Wilton slowly closed her eyes, and then opened them again. “Do you realize Gannon, that the largest and most age-resistant organ in the human body is the skin? We think of it as the classic way to detect age, but really, a doctor can tell you that inside your body your other organs are getting worn out even faster. They show more wear and tear than you would ever see on the outside of a person. In a like fashion, we are all changing in small, subtle ways. They hide at first. The way a person riddled with cancer might notice nothing and go on for years before the truth shows up as a backache or an odd cough that won’t go away.

“Some of us are already learning the inner truth. There are spurs on the backs of hands. Tiny tails sprout, hidden in underwear. Extra teeth in the back of mouths. People will hide it at first, terrified, hoping against hope in natural denial. This is how the last of us are going. We are the resistant ones, or the ones lucky enough to have been far from the fissures all this time. As the population is reduced down to those who are most resistant, we won’t change all at once, it takes a while longer.”

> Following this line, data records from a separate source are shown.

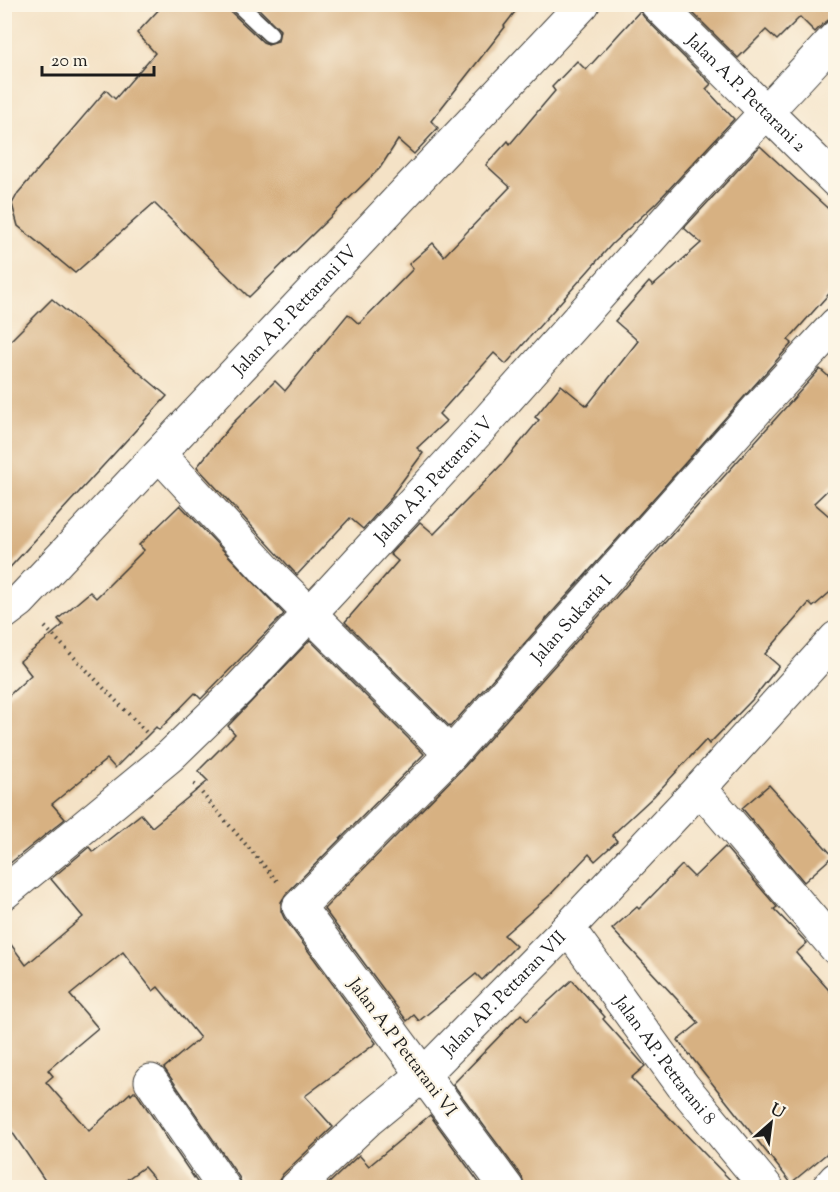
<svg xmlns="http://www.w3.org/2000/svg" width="840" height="1192" viewBox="0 0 840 1192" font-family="'Sorts Mill Goudy',serif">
<rect width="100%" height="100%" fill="#fcf5e5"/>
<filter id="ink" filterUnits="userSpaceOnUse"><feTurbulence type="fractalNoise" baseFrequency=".0167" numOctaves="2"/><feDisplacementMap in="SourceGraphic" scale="12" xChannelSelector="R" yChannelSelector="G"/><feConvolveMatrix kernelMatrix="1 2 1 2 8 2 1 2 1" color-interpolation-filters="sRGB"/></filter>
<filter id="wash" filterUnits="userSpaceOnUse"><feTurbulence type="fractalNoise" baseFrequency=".008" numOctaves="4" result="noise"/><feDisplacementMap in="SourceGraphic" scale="24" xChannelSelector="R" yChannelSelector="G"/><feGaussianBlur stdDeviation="1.35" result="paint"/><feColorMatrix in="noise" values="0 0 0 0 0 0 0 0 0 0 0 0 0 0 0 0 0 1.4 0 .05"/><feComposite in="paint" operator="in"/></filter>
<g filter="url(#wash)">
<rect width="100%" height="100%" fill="#f4e2c6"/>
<g id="blocks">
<g fill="#d7b182">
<path d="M 164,4 L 228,4 L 231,12 L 263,42 L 268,44 L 278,41 L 280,30 L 254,4 L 521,4 L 504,26 L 505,27 L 431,121 L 438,128 L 414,154 L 398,140 L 380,168 L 249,297 L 154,203 L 75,273 L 18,226 L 12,204 L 18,193 L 106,90 L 115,99 L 155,53 L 137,33 Z"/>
<path d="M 684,4 L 836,4 L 836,19 L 830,19 L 823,24 L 815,32 L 800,17 L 777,40 L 766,30 L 738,58 Z"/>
<path d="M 640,11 L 644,17 L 711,84 L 706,89 L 734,119 L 656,203 L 612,244 L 506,364 L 494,353 L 439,414 L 446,421 L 417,448 L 423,453 L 392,495 L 393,496 L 363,529 L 350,518 L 297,575 L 197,467 L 232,424 L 275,381 L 285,391 L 348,314 L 359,324 L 413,269 L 409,264 L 433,243 L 444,256 L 510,187 L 486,165 L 508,141 L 510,144 L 555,91 L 552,87 L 577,61 L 586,70 Z"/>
<path d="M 760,146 L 836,216 L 836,286 L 788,340 L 792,343 L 450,727 L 345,622 L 398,561 L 390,554 L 420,522 L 434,534 L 504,462 L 539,420 L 535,417 L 561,385 L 587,406 L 638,341 L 615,321 L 649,282 L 653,286 L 701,243 L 684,228 Z"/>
<path d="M 52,299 L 167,396 L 4,574 L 4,347 Z"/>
<path d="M 820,369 L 836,383 L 836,482 L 814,503 L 836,522 L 836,587 L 813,607 L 809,603 L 765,654 L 779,666 L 752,700 L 709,744 L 706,740 L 654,796 L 612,835 L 617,841 L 595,861 L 589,854 L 550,895 L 504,935 L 516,946 L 482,980 L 476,974 L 419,1021 L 414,1015 L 407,1021 L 324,909 L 465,766 Z"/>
<path d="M 180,505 L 284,614 L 201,699 L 195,693 L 159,730 L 156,727 L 115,768 L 107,759 L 52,804 L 65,819 L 4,868 L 4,700 L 31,675 L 20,661 L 63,625 L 58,619 L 90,592 L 96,598 L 144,550 L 139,545 Z"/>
<path d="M 310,640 L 424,754 L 286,894 L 281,902 L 281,911 L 284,918 L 376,1043 L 305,1096 L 333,1127 L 283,1174 L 278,1182 L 278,1188 L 243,1188 L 239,1177 L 164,1068 L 200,1038 L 158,987 L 153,991 L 123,952 L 70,995 L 98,1028 L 48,1070 L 53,1076 L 46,1082 L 89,1131 L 130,1093 L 131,1095 L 135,1091 L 201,1188 L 162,1188 L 144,1167 L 115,1188 L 50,1188 L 4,1120 L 4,935 L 26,965 L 83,917 L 51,879 L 89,847 L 93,852 L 141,814 L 152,827 L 208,781 L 198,771 L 235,734 L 228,726 Z"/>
<path d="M 769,785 L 833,856 L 804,882 L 742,808 Z"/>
<path d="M 725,847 L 777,907 L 774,909 L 807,943 L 796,953 L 836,998 L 836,1146 L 791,1183 L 678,1040 L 699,1023 L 612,929 L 637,907 L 639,909 L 682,865 L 694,877 Z"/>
<path d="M 572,980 L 605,1017 L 603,1019 L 645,1066 L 631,1078 L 738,1188 L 525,1188 L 522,1177 L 453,1084 L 521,1014 L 527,1021 Z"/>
<path d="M 430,1115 L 483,1188 L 324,1188 L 359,1155 L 369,1166 Z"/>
</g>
</g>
</g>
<g filter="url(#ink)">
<use href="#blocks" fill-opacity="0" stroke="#3c3a36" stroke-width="1.5"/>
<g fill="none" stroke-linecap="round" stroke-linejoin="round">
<defs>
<path id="service" d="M 238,4 L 270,34"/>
<g id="minor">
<path d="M 159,454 L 267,571 L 451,754"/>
<path id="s1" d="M 4,613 L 20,601 L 583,4"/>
<path d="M 700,788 L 836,948"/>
<path id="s2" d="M 4,893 L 170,756 L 238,690 L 332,590 L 480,429 L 686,198 L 836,37"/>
<path id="s3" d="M 568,928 L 683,1086 L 767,1188"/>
<path d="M 151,1081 L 224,1188"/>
<path id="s4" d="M 296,1188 L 368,1120 L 424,1074 L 568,928 L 700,788 L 836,638"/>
<path id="s5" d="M 507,1188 L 299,907 L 451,754 L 761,405 L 836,324"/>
<path d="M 828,1188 L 836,1179"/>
</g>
<g id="tertiary">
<path id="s6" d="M 657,4 L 836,181"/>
</g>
</defs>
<use href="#service" stroke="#3c3a36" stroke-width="19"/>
<use href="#minor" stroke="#3c3a36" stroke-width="35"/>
<use href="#tertiary" stroke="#3c3a36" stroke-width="35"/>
<g stroke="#3c3a36" stroke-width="4" stroke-dasharray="1.5 4.5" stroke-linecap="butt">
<path d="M 45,627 L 146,732"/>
<path d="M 194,784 L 277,881"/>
</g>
<use href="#service" stroke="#fff" stroke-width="16"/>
<use href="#minor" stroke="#fff" stroke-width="33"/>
<use href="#tertiary" stroke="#fff" stroke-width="33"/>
</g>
</g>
<g text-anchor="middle" stroke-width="4.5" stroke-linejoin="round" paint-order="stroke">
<g font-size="18" fill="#1c1c1c" stroke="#fcf5e5">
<text dy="6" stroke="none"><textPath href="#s6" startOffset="126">Jalan A.P. Pettarani 2</textPath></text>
<text dy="6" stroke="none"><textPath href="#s1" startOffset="420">Jalan A.P. Pettarani IV</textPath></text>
<text dy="6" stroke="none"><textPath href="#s2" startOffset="597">Jalan A.P. Pettarani V</textPath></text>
<text dy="6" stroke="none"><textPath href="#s5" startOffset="746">Jalan Sukaria I</textPath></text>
<text dy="6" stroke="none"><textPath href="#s4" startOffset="285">Jalan AP. Pettaran VII</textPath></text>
<text transform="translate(403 1047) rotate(53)" y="6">Jalan A.P Pettarani VI</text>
<text dy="6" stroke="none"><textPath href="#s3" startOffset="164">Jalan AP. Pettarani 8</textPath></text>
</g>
</g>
<rect width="840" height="1192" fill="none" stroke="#fcf5e5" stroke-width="24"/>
<g transform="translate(771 1123) rotate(28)" stroke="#fcf5e5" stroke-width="4.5" paint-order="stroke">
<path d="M0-4.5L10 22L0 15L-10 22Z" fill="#1c1c1c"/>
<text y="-9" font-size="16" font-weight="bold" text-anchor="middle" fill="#1c1c1c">U</text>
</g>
<path d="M42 66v9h112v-9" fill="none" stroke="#1c1c1c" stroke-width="3"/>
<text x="51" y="66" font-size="18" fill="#1c1c1c" stroke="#fcf5e5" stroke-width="4.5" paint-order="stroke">20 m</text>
</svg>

“What kind of proof do you have?” I demanded. I was having trouble buying all this. I’m sure, at least partly, it was because I didn’t like what I was hearing.

She chuckled, “I’m not running a government certified medical lab here with a crack research team, if that’s what you mean. But, I will tell you a few things: For one, our normal internal body temperature in this town is not 98.6 degrees Fahrenheit any longer. The average is now 99.1 degrees Fahrenheit and it seems to be rising. For another, I know of two people in the community right now who have deformities, minor ones that you would never find unless you stripped them down and examined them inch by inch. And you can bet there are others.”

I opened my mouth at this point and raised my index finger.

“And no,” she went on, waving my finger back down again, “I won’t tell you who they are. They seem stable and there is no reason for me to believe they are any more dangerous than anyone else in the group.”

I chewed my lip, thinking I still wanted to know. I wanted to know who to watch.

“Lastly, I’ve observed an increasing number of minor changes in the plant and animal wild life. It is my belief that they will pose our next major threat.”

“How so?”

She sighed. “So far, mostly humans have been affected. But what if a migrating flocks of birds turn into winged snakes-”

“I’ve seen a few of those,” I interrupted.

“I know you have, and what if the trees themselves-changed?

I thought of the articles in the newspapers I’d read. Hadn’t trees come to life somewhere?

“There are a lot of trees in this forest,” I muttered.

She nodded, clearly feeling she was victorious over my objections.

“There’s something else,” I said finally. I showed her the stone in my pocket. With the lights turned down, it was easy to see it still glowed.

Wilton touched it and spun it around gently, examining the impression. She looked at me sharply.

“The thing had hooves?”

I nodded, “I guess so. I’ve been seeing such prints quite a bit lately. I think this creature was leaving those prints.”

Wilton suddenly shoved the stone away from her, sending it skittering across the table. I snatched it up and put it back in my pocket. I gave her a frown of annoyance, but she didn’t seem to notice. She wrung her fingers one by one and stared at the desk.

“She’s one of the powerful ones, then,” she said quietly.

I asked her what she meant, but she didn’t tell me.